InSight

Exit and Growth Strategies for Middle Market Businesses

Divorcing – 5 Reasons For Selling Your Business to an ESOP

By Marc Borrelli | Aug 25, 2011

Divorcing – Maybe selling some of your company to an ESOP is an efficient solution.

Divorce is never pleasant, but once that decision has been made, dealing with the split of martial assets should be done in as efficient manner as possible, aside from emotion.  In most cases if one the parties (we shall call the spouse running the business “X” and the other “Y”) owns a business that was started during the marriage it is considered marital property – so in the divorce settlement it is valued and X pays Y 50% of its value and retains total control of the business.  Is this is an efficient settlement?

Many would say yes, but it can be shown that there is a more efficient financial solution in some situations.  Pass 50% of the company to Y with an agreement that Y simultaneously sells their entire interest in the company to an ESOP.  The ESOP is established with an expected life of 3-5 years at which time it will be unwound and X will buy back the 50% interest they don’t own. As said above, financially this can be better decision1  especially if capital gains taxes rise,  but in addition it has a number of other positive benefits.

•    Grow the company.  Divorce affects performance!  A headhunter once told me that they would never select anyone going through or having just gotten divorced as they are ineffective for a year.  This is true for all of us, regardless of what we think and perceive.  So during a time like this, it would be an ideal time to motivate your management team and employees to drive the company.

•    Independent Valuation.  By selling to an ESOP, an independent third party valuation is established for the company removing some of the fight between the parties.  Since the ESOP also has to get funded, it further emphasizes the value in terms of market conditions.

•    Use the Federal Government’s Fund.  The ESOP pays no income tax and so this subsidiary from the Federal Government effectively allows the ESOP to raise the money more efficiently and give a bigger bonus to your employees.

•    Capital Gains Taxes. It allows Y to pay capital gains tax on their share, rather than X paying everyone’s tax. Furthermore, if the ESOP is unwound by X buying it back, X get’s a new basis in the company which reduces X’s capital gains tax on sale.

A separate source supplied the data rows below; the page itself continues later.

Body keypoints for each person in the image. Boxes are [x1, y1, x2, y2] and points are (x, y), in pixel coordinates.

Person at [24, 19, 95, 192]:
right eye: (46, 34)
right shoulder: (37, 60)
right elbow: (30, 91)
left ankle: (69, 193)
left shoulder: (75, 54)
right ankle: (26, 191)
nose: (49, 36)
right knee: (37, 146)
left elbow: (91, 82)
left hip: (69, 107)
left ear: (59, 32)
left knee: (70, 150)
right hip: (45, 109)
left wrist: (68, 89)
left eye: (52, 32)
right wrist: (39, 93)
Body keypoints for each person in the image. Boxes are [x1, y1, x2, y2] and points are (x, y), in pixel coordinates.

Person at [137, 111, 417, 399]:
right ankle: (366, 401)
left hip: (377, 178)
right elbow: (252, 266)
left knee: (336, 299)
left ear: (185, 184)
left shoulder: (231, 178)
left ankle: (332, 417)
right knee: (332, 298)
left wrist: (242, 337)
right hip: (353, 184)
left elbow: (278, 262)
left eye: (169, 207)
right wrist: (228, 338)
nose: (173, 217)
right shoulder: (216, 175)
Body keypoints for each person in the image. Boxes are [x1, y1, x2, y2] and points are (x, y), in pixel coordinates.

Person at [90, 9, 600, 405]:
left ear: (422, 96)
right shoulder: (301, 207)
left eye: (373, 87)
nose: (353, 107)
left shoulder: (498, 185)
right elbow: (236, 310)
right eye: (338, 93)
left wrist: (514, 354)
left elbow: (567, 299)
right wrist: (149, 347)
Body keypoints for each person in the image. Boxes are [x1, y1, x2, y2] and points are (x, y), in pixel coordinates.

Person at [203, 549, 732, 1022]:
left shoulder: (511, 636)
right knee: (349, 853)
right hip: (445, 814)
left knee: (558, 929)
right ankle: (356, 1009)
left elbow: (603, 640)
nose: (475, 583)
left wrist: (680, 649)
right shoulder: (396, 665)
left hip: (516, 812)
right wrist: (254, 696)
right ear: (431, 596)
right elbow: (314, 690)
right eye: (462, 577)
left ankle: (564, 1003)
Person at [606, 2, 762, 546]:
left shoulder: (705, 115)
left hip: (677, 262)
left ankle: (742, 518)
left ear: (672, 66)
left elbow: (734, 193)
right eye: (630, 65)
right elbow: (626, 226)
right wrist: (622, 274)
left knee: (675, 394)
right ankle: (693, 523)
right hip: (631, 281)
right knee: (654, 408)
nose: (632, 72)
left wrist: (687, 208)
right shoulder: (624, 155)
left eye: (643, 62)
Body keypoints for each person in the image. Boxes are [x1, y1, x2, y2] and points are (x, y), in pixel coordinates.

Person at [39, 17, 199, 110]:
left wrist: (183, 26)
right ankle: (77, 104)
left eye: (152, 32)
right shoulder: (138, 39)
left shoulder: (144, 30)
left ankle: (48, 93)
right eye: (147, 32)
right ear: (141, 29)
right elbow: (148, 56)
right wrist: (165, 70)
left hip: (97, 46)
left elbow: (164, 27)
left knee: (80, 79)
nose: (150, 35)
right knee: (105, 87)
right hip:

•    Efficient use of any available liquid assets.  If X has liquid assets, X can lend them to the ESOP to fund it and earn interest, rather than just paying them to Y.

Please contact us if you wish to consider such an option for yourself or your client.

1 To view the divorcing analysis, click here.   You are welcome to change the highlighted fields on the spreadsheet so that the analysis is more meaningful to you.


One Response to “Divorcing – 5 Reasons For Selling Your Business to an ESOP”

  1. Camille says:

    It is a little misleading to say the ESOP pays no taxes and people may be confused about what is going on here. Contributions to fund an ESOP from the company (and it is almost always from the company) are tax-deductible. Employees pay no tax on the contributions until they take them out some time after termination or after they take them out of an IRA they roll them into. The ESOP is a trust and pays no taxes, much as a 401(k) plan does not, but that is not where the savings to the company come it.

    Also, if the company is an S corporation, then the percentage of ownership attributable to the ESOP is not taxable. But the tax deferral on gains from sales to an ESOP are only available to owners of C corporation stock.